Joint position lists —
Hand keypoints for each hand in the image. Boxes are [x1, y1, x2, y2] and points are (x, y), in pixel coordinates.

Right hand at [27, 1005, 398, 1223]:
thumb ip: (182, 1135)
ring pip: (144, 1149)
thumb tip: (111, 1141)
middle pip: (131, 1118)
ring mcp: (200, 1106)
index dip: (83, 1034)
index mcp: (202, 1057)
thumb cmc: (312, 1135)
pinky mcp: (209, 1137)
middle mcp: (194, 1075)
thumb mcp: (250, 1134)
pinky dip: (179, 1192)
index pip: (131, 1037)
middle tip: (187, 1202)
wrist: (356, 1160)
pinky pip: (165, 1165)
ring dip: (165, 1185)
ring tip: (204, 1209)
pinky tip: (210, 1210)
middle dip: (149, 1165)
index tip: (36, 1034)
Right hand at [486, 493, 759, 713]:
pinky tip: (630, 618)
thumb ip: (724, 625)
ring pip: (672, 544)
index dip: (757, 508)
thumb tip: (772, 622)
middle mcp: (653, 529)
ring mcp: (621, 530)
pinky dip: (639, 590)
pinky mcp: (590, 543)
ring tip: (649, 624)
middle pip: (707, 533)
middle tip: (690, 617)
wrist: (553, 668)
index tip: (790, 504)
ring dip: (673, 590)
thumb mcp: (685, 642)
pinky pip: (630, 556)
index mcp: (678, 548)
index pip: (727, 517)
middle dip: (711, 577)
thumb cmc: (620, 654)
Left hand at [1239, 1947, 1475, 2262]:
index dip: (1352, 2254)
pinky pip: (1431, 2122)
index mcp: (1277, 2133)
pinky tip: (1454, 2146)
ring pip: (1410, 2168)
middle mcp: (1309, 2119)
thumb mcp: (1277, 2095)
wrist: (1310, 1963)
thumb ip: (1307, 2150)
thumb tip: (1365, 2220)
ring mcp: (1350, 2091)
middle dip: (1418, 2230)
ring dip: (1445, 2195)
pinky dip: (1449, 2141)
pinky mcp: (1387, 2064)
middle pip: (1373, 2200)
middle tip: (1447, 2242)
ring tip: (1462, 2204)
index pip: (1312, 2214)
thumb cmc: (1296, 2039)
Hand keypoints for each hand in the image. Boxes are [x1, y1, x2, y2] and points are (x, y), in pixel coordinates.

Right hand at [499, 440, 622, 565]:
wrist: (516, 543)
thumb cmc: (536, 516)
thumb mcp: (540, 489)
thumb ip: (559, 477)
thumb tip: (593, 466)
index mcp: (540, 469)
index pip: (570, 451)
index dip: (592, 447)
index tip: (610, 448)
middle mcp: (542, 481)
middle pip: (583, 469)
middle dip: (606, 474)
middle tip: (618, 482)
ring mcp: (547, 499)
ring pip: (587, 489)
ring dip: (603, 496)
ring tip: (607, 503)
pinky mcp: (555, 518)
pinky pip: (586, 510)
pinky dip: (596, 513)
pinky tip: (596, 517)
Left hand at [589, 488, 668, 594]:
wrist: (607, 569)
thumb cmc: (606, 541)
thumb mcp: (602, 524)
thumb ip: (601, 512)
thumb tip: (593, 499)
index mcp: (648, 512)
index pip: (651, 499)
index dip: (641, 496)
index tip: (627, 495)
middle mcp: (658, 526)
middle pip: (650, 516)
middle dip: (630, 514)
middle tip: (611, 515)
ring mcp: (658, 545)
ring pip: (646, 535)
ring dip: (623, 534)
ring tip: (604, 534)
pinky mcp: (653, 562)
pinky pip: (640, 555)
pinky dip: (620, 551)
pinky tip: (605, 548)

TASK DETAILS —
Wherever the line holding "index dip: (83, 1034)" falls in the entries above, copy exactly from it through the line holding "pinky dip: (639, 590)", inclusive, and add nothing.

COMPLETED TASK —
index dip: (83, 1034)
index mcp: (202, 1057)
thumb cmc: (312, 1135)
pinky mcp: (209, 1137)
middle mcp: (194, 1075)
thumb mcp: (250, 1134)
pinky dip: (179, 1192)
index pip: (131, 1037)
middle tip: (187, 1202)
wrist: (356, 1160)
pinky pip: (165, 1165)
ring dip: (165, 1185)
ring tip: (204, 1209)
pinky tip: (210, 1210)
middle dip: (149, 1165)
index tip: (36, 1034)
Right hand at [486, 493, 759, 713]:
pinky tip: (630, 618)
thumb ip: (724, 625)
ring pip: (672, 544)
index dip: (757, 508)
thumb tip: (772, 622)
middle mcp: (653, 529)
ring mcp: (621, 530)
pinky dip: (639, 590)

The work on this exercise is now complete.